Because we did not break away from fossil fuels in time, the livability of the planet is in peril. Just this year, cyclones in Zimbabwe, floods in South Asia, drought in East Africa, crop failures in Central America, a deadly heat wave in India, a freak storm in Iowa, sea level rise, and massive dislocations of people illustrate the price we are paying for decades of delayed action. Climate change has arrived and it will get worse. It is imperative that we do the work to slow its advance and mitigate its effects. We are 30 years behind where we could have, and should have, been. (1980 plus 10 years of rapid development of solar panel production technology). So now, it is time for “all hands on deck.”
In spite of years of neglect, solar power has emerged as the affordable, rapidly deployable, reliable, scalable solution to generating electricity without releasing carbon into the atmosphere. At the moment, solar plays only a small part in the total electricity mix, but it has the potential to be the major generator of electricity for the planet. It is relatively easy to scale up; small residential systems can be installed in one day; medium-sized school systems and large utility scale solar power systems can be installed in months. Once installed no fuel is needed, no pollution and minimal maintenance for 25-40 years! Although storage is often cited as a problem, the storage issue should not be held up as an argument against solar. It should be dealt with as a design/engineering challenge. So many great solutions have been developed and/or are developing: smart grid, EV to grid technology, batteries, ice, green hydrogen, hydro storage, to name a few.
Yes, solar power is not the only carbon free generator of electricity. Wind, geothermal, biomass, green hydrogen, possibly nuclear (if it can be done safely) also have important roles to play in order to create a reliable hybrid grid. We are not advocating that Solar Electricity be the only carbon free source for generating electricity. Solar is the focus of We Share Solar. It is what we know. It is what we do. It is what we teach.
Today, near me, California is burning. CalFire is unable to contain the fires because the ground is so dry, the temperatures are so high, and firefighting resources are stretched way beyond their capacity. The fires are getting worse each year. I see no end in sight. As I write this, forests that I love are burning.
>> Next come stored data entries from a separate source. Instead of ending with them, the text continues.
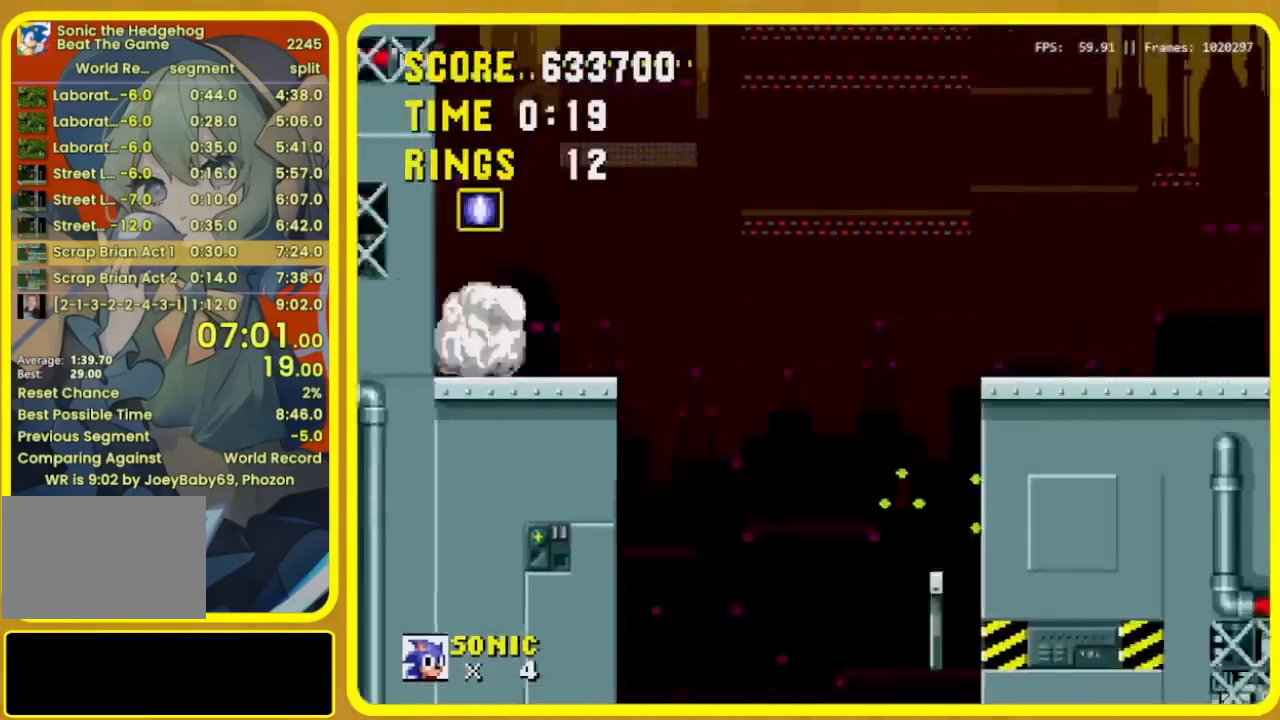
Gameplay with a controller (Xbox layout); each line is a JSON object with the inputs held at the frame after it (dt_ms = milliseconds from this image to that frame). "events" lists button and stick changes between this image and that frame as [ms after this image, input, new state], when the widget could be followed in between. Not read: L2 L3 R2 R3 START left_stick.
{"dt_ms": 500, "buttons": [], "events": [[67, "A", "up"], [67, "B", "up"], [67, "C", "up"], [467, "R1", "up"]]}
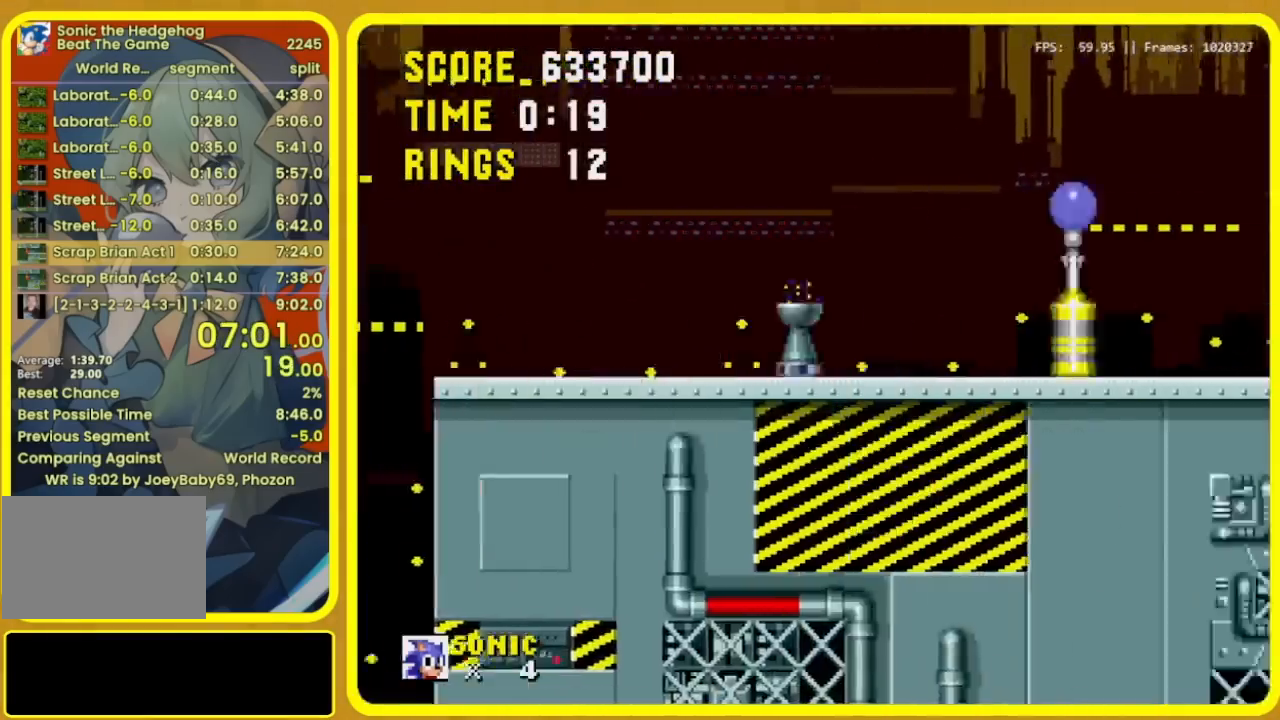
{"dt_ms": 500, "buttons": ["A", "B", "C", "R1", "DPAD_DOWN"], "events": [[33, "B", "down"], [33, "C", "down"], [33, "R1", "down"], [67, "A", "down"], [467, "DPAD_DOWN", "down"]]}
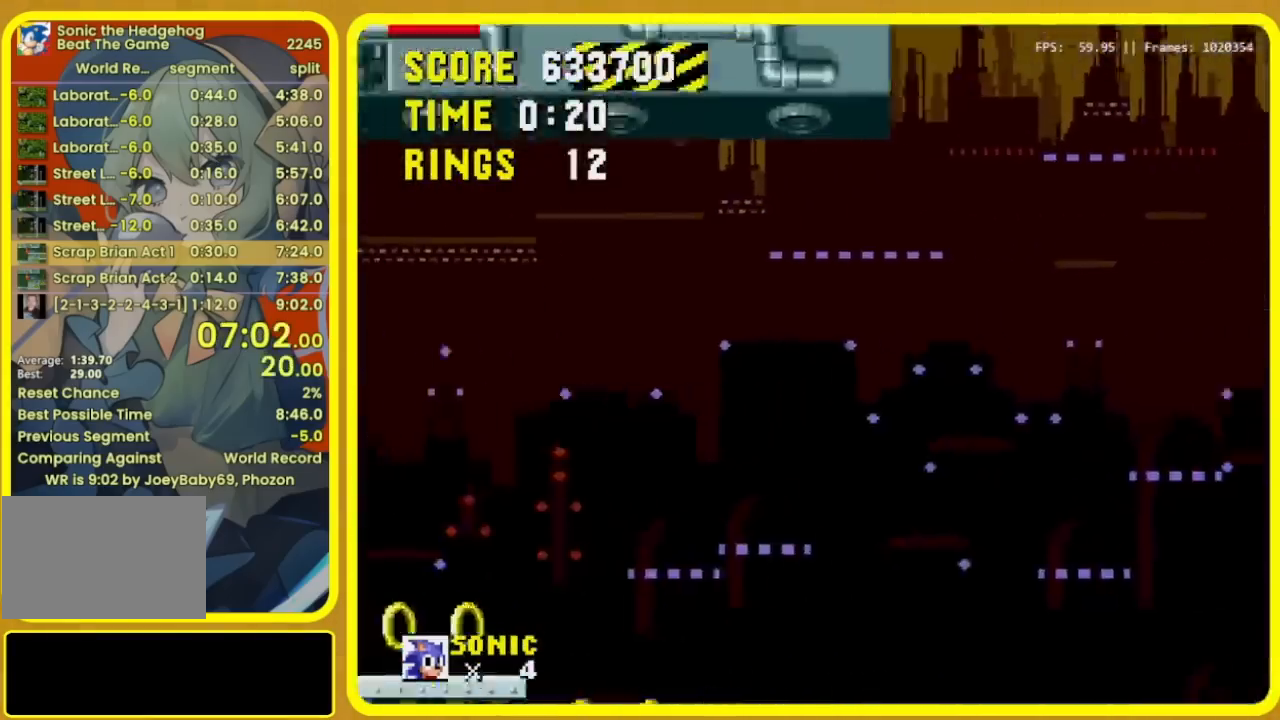
{"dt_ms": 500, "buttons": ["A", "B", "C", "R1", "DPAD_DOWN"], "events": []}
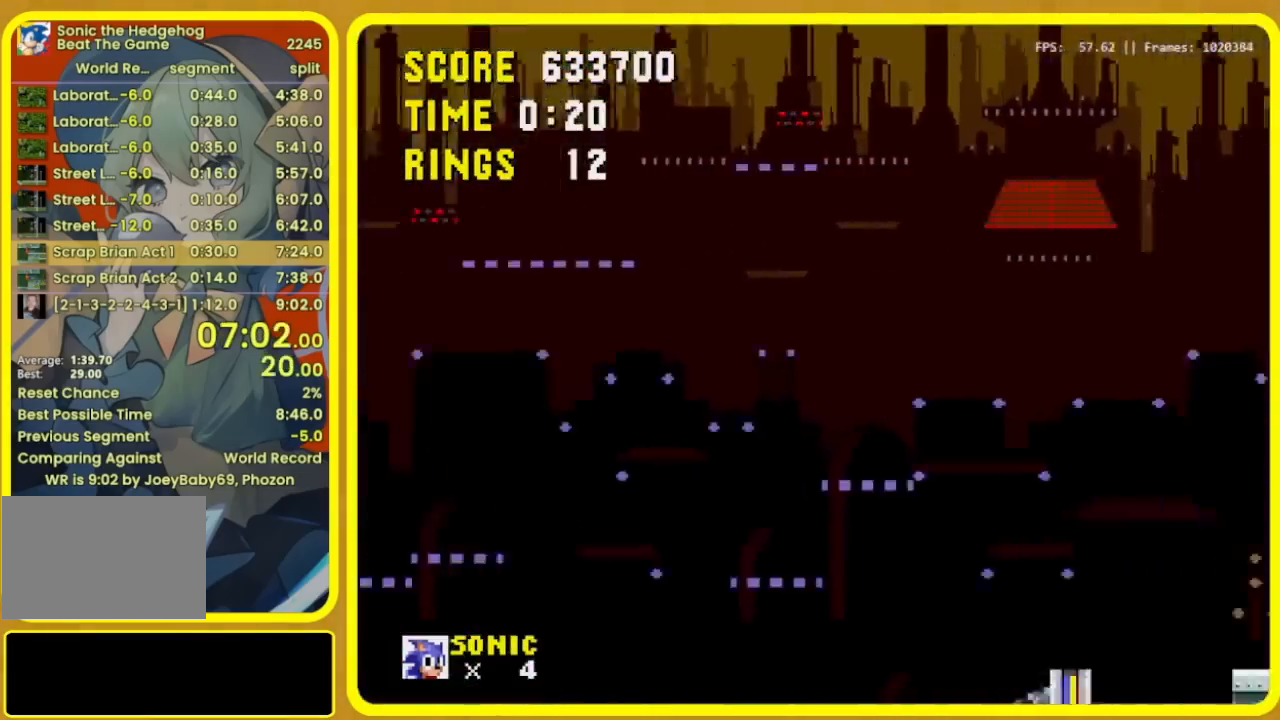
{"dt_ms": 500, "buttons": [], "events": [[67, "A", "up"], [67, "R1", "up"], [100, "B", "up"], [100, "C", "up"], [100, "DPAD_DOWN", "up"]]}
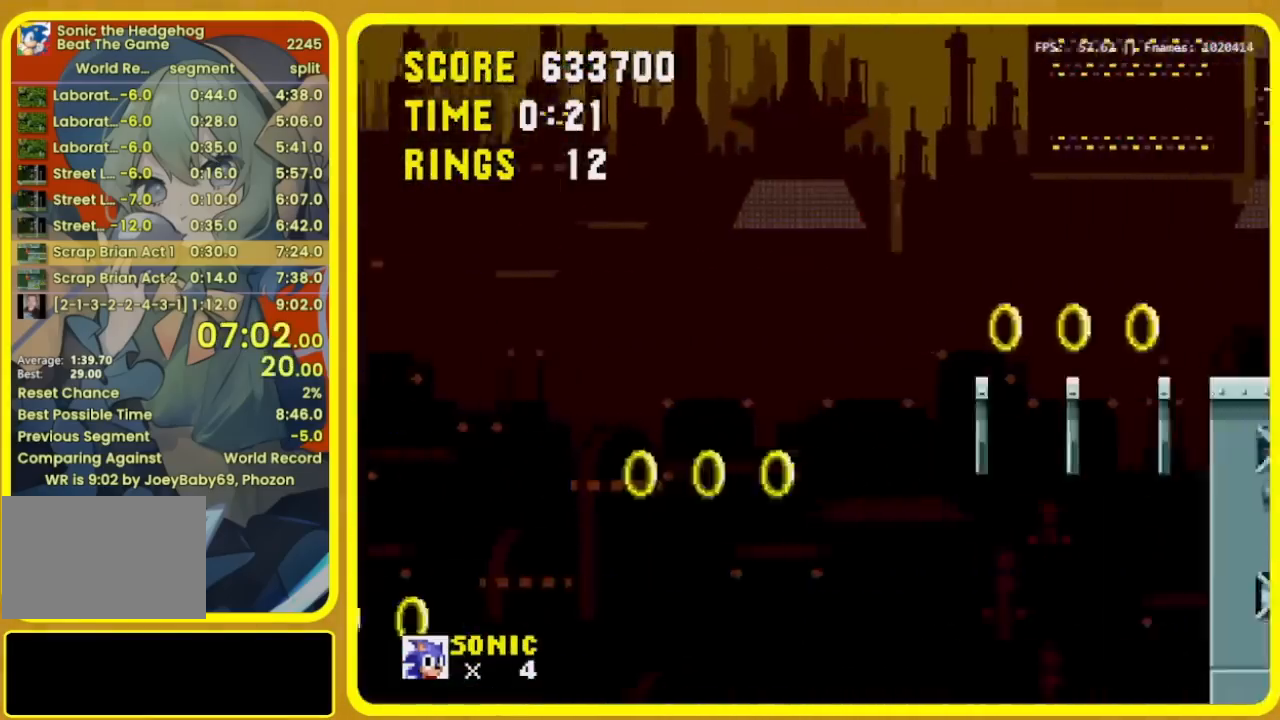
{"dt_ms": 1000, "buttons": ["A", "B", "C", "R1", "DPAD_RIGHT"]}
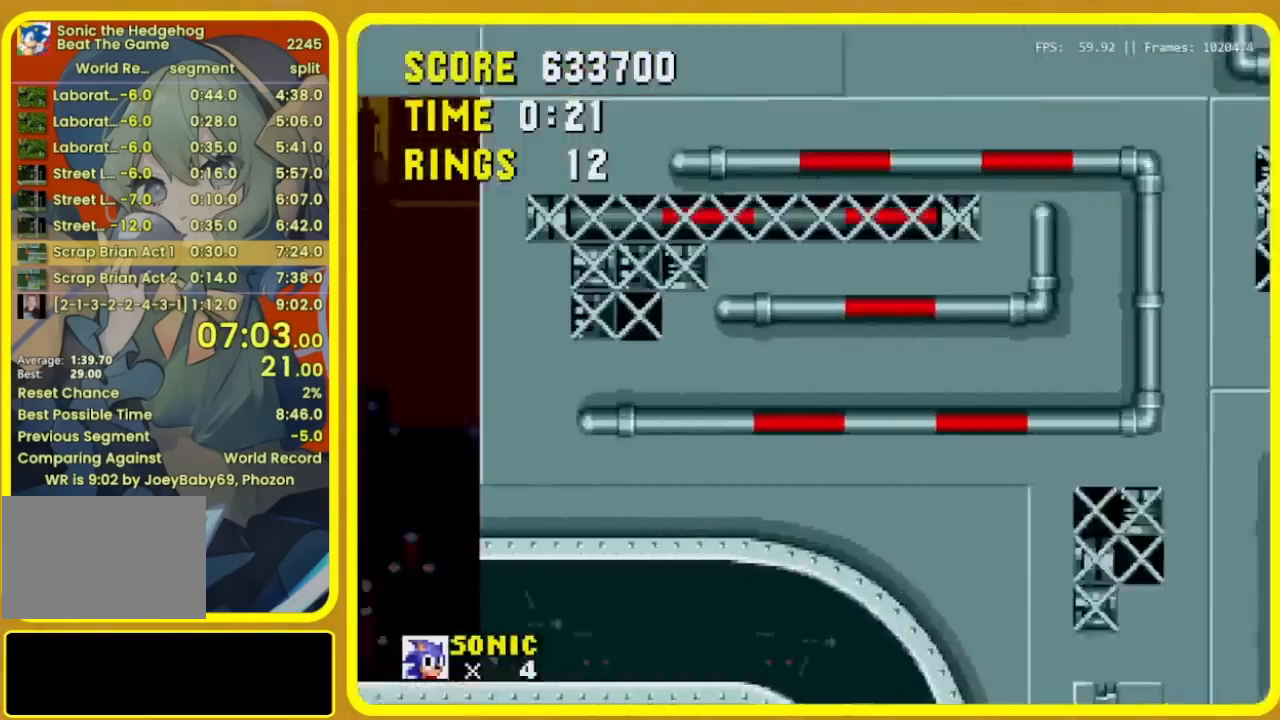
{"dt_ms": 500, "buttons": []}
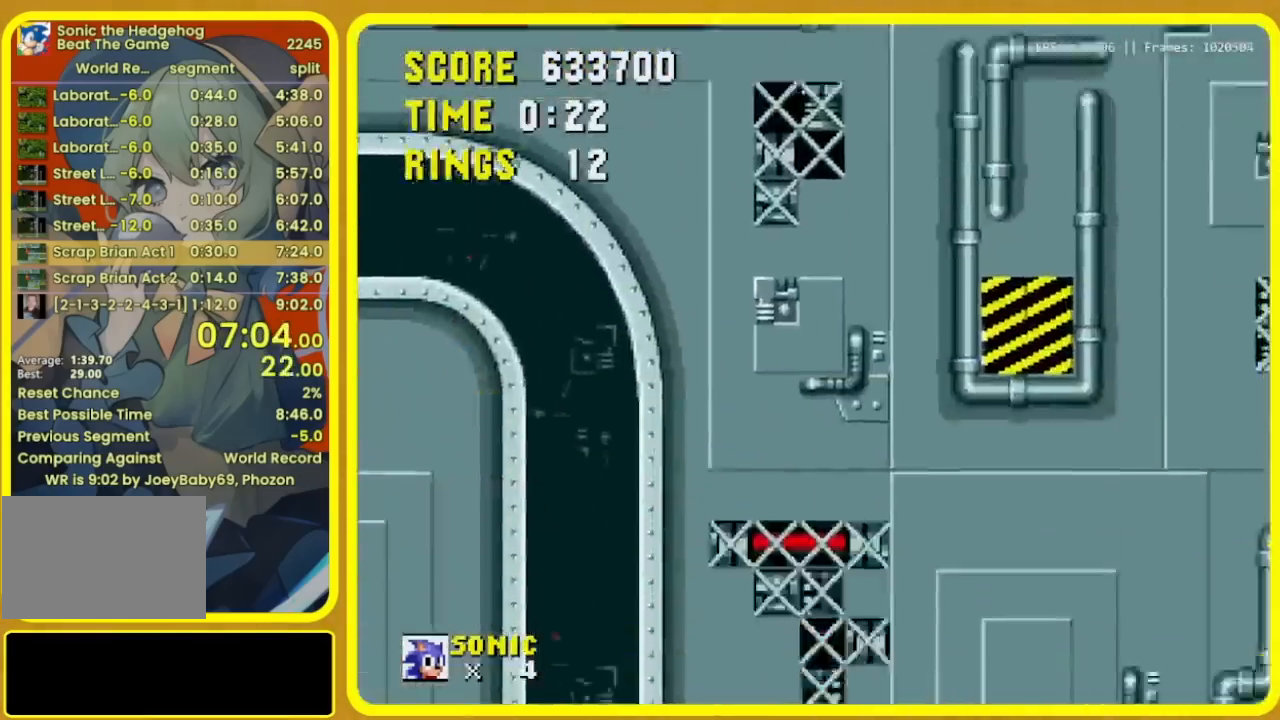
{"dt_ms": 500, "buttons": ["DPAD_LEFT"], "events": [[33, "DPAD_LEFT", "down"]]}
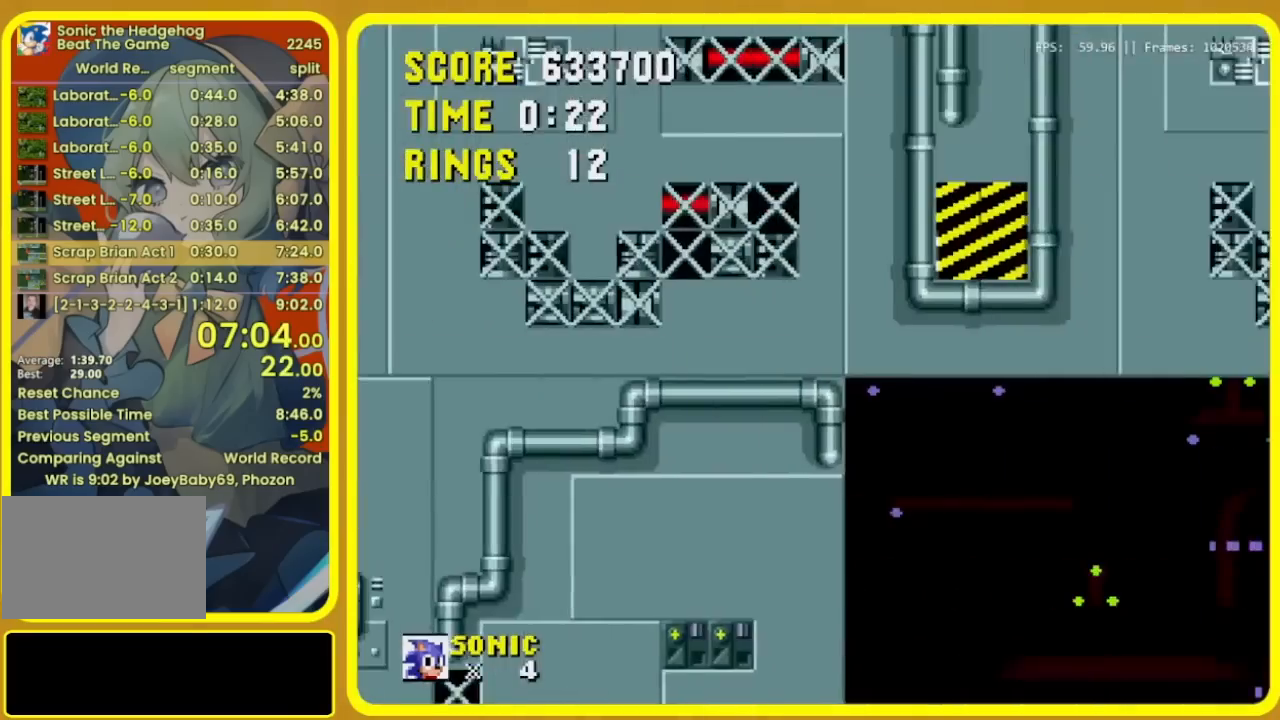
{"dt_ms": 500, "buttons": [], "events": [[467, "DPAD_LEFT", "up"]]}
It is likely that the home I built for my family in the 1980s — my first solar powered home, the place I got married, the home I hope to live in when I retire and pass on to my children and nieces — will burn to the ground today or tomorrow. My home is under threat. I am not in the mood to be impartial as to how electricity is generated.
It would be a huge disservice (criminal) to our students and children to suggest that there is nothing to be done, that continued over reliance on fossil fuels is acceptable. My purpose, and the purpose of We Share Solar, is to give the current generation some hope that they can be part of creating a more environmentally sustainable world. Our purpose is to turn their despair about climate change into agency; turn futility into empowerment. We inspire the next generation by sharing our knowledge of solar power, the energy source that brought the Earth to life billions of years ago and the source that will continue to power life on Earth for billions of years to come.